Min threw up his hands.
“And”-I didn’t think this would weigh very heavily with Min, but I might as well throw it on the scale-“I saw the manager of that same club coming out of the Gold Star Bank last night.”
“So what? He was probably putting his money in the bank. That’s what people do these days, don’t ask me why. I wouldn’t trust a bank with my money. And our dead friend might have liked drinking clubs. It means nothing to me. All I care about at this moment is that wallet, not gum, not business cards-the wallet.”
“It wasn’t his wallet, I told you. We didn’t touch his wallet.”
“He says it is his. He says you stole it.”
“A lie.”
“A well-connected lie, Inspector.” He stopped for a moment and seemed to regain some composure. “Alright, of course I know you didn’t steal the wallet, but how are we going to explain it when we send in a report that claims your apartment now doubles as our evidence custody room?”
“Where do you suppose he got all those big euro bills?”
“Not from the bank robbery.”
“How do you know?” Min was developing a bad habit of telling me things I did not know.
“Listen, the robbers got away with three bags of small bills, nothing bigger than a fifty. From what Yang says, the wallet had mostly one-, two-, and five-hundred-euro bills.”
Fine. Good. You have so many facts, why don’t you take over the investigation? Here.” I pulled the few notes I had on the case out of my pocket. “You can have these. Best of luck.”

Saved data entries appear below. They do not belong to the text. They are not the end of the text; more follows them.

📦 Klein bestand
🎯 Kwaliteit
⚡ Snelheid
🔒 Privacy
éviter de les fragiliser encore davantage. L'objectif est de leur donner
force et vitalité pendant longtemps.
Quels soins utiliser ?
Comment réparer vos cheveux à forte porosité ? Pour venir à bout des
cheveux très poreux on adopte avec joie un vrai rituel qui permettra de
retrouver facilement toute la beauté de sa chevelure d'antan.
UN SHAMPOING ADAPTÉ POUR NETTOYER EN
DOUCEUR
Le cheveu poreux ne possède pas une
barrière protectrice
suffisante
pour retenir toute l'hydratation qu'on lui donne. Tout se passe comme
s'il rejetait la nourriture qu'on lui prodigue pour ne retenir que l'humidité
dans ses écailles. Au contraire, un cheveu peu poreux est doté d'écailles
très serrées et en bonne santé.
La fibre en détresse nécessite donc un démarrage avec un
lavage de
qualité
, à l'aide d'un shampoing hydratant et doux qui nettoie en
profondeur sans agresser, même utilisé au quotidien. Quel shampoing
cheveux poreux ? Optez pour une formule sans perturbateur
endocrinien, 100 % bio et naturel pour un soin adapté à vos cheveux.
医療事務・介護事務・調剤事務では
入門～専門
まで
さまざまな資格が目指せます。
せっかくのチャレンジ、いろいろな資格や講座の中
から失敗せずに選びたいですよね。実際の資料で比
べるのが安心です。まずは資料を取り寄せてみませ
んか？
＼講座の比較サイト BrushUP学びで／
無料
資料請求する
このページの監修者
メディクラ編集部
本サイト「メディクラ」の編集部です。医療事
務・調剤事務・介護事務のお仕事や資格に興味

“Inspector.” Min’s voice dropped to a soothing register. “It’s your case, you have the lead. Keep your notes. You do as you see fit. I’m just telling you a few tidbits that I happen to know.” He folded his hands on the desk and leaned toward me. “Look, it is painfully obvious every day that I’m not as good a chief inspector as Pak was, but what can I do?”

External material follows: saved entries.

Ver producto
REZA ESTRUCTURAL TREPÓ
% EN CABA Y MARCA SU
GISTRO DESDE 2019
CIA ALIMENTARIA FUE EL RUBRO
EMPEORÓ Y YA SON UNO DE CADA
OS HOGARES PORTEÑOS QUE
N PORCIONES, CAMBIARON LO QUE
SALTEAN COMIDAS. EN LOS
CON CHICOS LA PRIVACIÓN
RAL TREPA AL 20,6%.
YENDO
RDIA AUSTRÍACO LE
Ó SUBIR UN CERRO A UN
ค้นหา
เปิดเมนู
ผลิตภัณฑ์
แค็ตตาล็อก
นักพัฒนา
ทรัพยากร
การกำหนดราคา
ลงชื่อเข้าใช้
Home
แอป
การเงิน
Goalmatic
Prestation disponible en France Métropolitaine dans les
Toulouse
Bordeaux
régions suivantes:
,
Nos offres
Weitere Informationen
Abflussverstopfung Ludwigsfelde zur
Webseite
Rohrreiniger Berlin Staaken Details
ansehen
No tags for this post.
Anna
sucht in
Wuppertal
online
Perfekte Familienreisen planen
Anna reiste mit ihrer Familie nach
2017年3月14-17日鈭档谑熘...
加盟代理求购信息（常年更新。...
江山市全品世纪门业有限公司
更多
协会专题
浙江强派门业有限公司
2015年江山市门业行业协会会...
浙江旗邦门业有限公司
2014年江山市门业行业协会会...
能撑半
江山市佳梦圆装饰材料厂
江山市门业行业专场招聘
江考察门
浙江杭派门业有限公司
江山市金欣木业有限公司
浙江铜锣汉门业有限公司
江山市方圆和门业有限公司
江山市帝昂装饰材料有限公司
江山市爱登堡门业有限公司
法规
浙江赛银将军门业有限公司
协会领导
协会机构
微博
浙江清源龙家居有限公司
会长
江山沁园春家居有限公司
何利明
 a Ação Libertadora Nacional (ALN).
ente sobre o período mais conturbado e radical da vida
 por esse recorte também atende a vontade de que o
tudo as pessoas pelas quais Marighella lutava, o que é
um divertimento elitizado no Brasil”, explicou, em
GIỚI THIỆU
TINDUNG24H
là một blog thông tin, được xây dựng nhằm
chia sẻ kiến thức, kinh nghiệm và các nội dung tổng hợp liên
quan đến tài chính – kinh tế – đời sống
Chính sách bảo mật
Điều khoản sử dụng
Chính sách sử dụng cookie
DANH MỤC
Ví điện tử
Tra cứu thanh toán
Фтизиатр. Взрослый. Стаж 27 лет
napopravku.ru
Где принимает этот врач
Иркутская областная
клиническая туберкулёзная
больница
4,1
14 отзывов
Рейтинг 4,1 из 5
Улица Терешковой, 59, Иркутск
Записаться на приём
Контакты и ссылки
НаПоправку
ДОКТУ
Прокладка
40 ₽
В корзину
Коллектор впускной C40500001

This came out of nowhere, though I knew it wasn’t nowhere or he never would have said it. It must have been eating at him for a long time. I’d have to do something, suggest we sit and talk to clear the air. It was past time for that, anyway. But not now. Right now we had a big problem-an accusation that we had stolen some money. It had to be fixed in a hurry. “Anything else you happen to know?”
“Not at the moment. If anything pops up, we’ll chat.”
It was irritating, that phrase. “Thank you. I’m interested in things that pop up, always have been. Sometimes I say to myself, ‘O, try to pay more attention to things that pop up, can’t you?’ ”
Min frowned before looking down at his desk. He moved a file folder from right to left, straightened it, then moved it back where it had been. “Don’t let’s be at each other’s throats, Inspector. It won’t do either of us any good.”
“There are some times, Min, I have the feeling there is nothing that will do any good.” That came out harsher than I meant it, but it was out and there wasn’t any way to make it softer. Better just to let things cool off. I left without saying anything else; Min’s sigh was audible all the way down the hall.